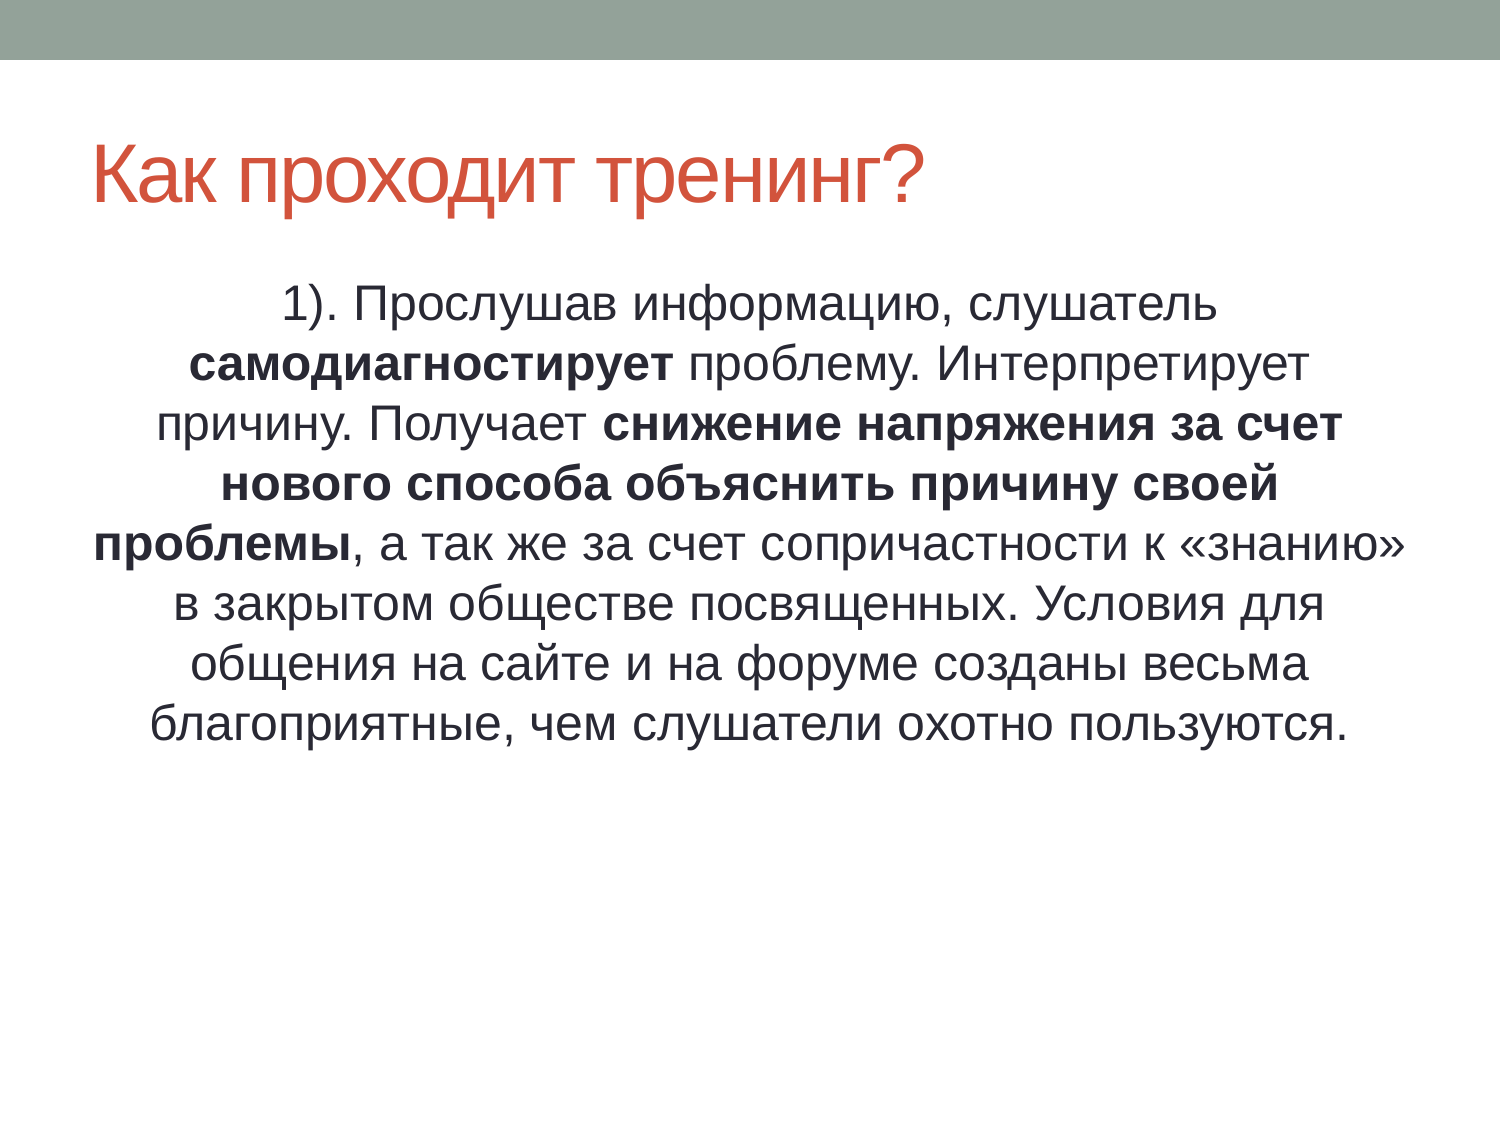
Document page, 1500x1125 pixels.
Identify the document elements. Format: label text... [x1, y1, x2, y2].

list 1). Прослушав информацию, слушатель самодиагностирует проблему. Интерпретирует причину. Получает снижение напряжения за счет нового способа объяснить причину своей проблемы, а так же за счет сопричастности к «знанию» в закрытом обществе посвященных. Условия для общения на сайте и на форуме созданы весьма благоприятные, чем слушатели охотно пользуются. [75, 262, 1425, 1063]
title Как проходит тренинг? [75, 87, 1425, 250]
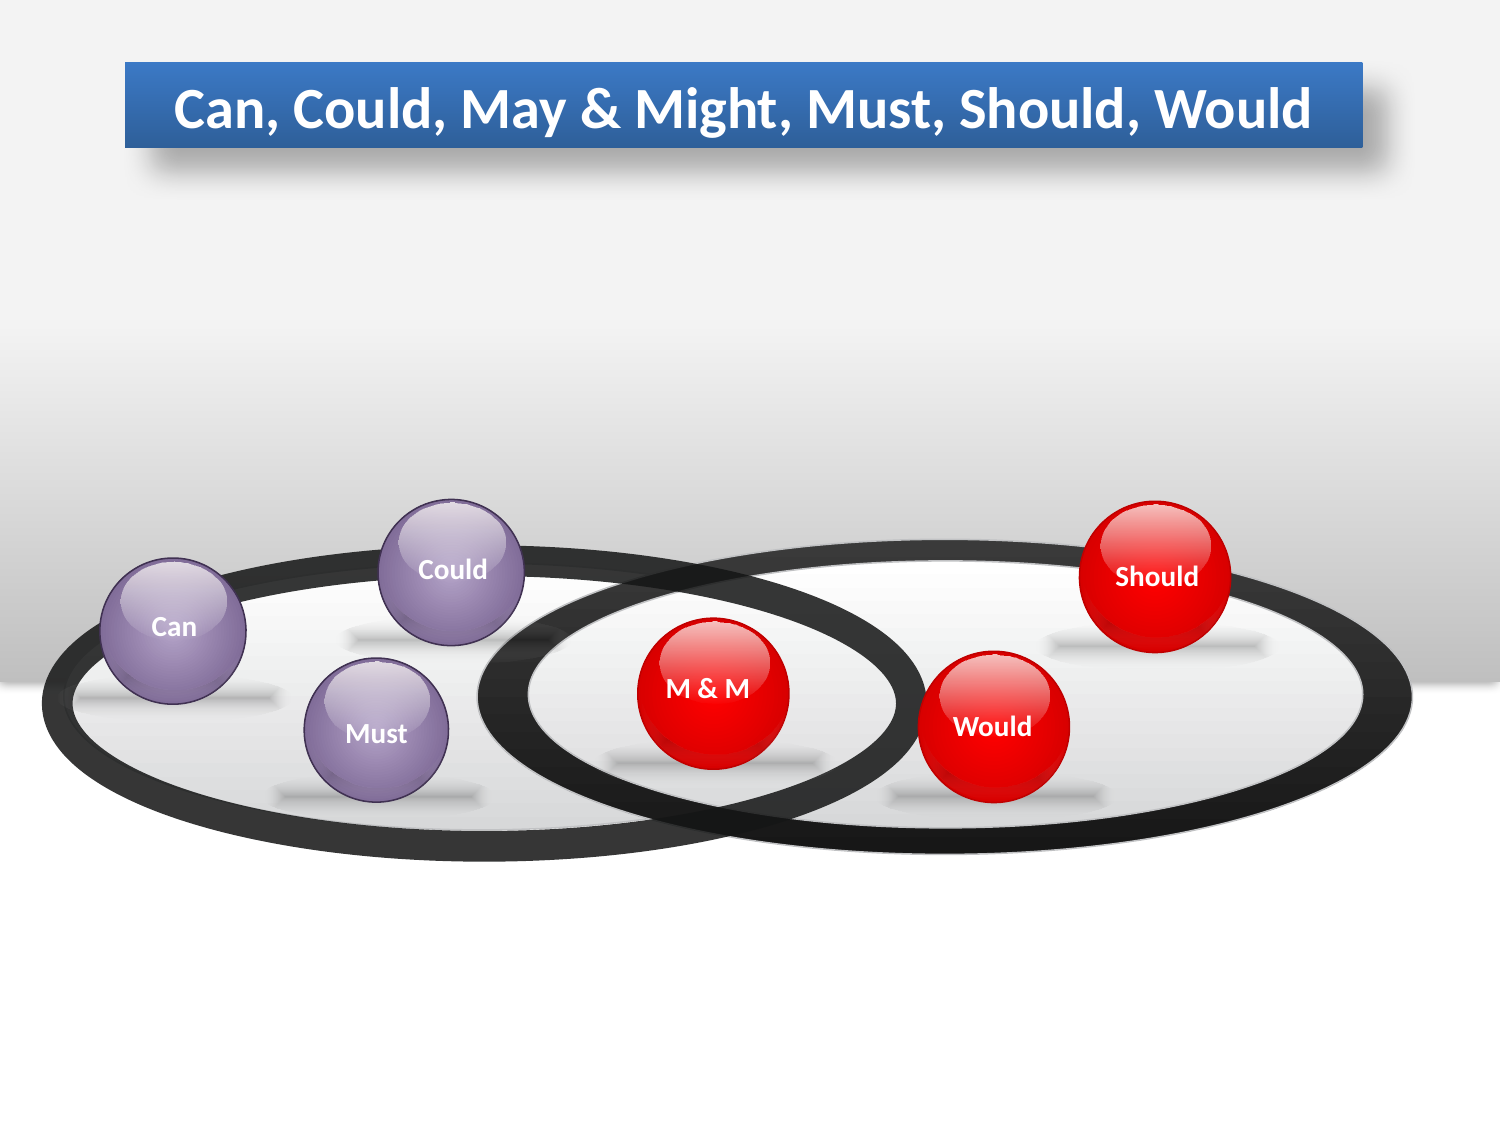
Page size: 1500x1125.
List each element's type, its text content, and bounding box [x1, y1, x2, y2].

text_box [0, 0, 1500, 682]
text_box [56, 557, 294, 723]
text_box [334, 499, 572, 664]
text_box Can, Could, May & Might, Must, Should, Would [125, 62, 1363, 148]
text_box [1034, 501, 1280, 672]
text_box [56, 539, 1413, 855]
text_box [592, 617, 838, 788]
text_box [261, 657, 495, 820]
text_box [873, 651, 1119, 822]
****************
WHAT IS REQUIRED: Please give again the lines above between the line holding "Page size: 1500x1125." and the line holding "text_box [56, 557, 294, 723]", inclusive, exactly as they are and with nothing added.

RESPONSE BOX:
Page size: 1500x1125.
List each element's type, its text content, and bounding box [x1, y1, x2, y2].

text_box [0, 0, 1500, 682]
text_box [56, 557, 294, 723]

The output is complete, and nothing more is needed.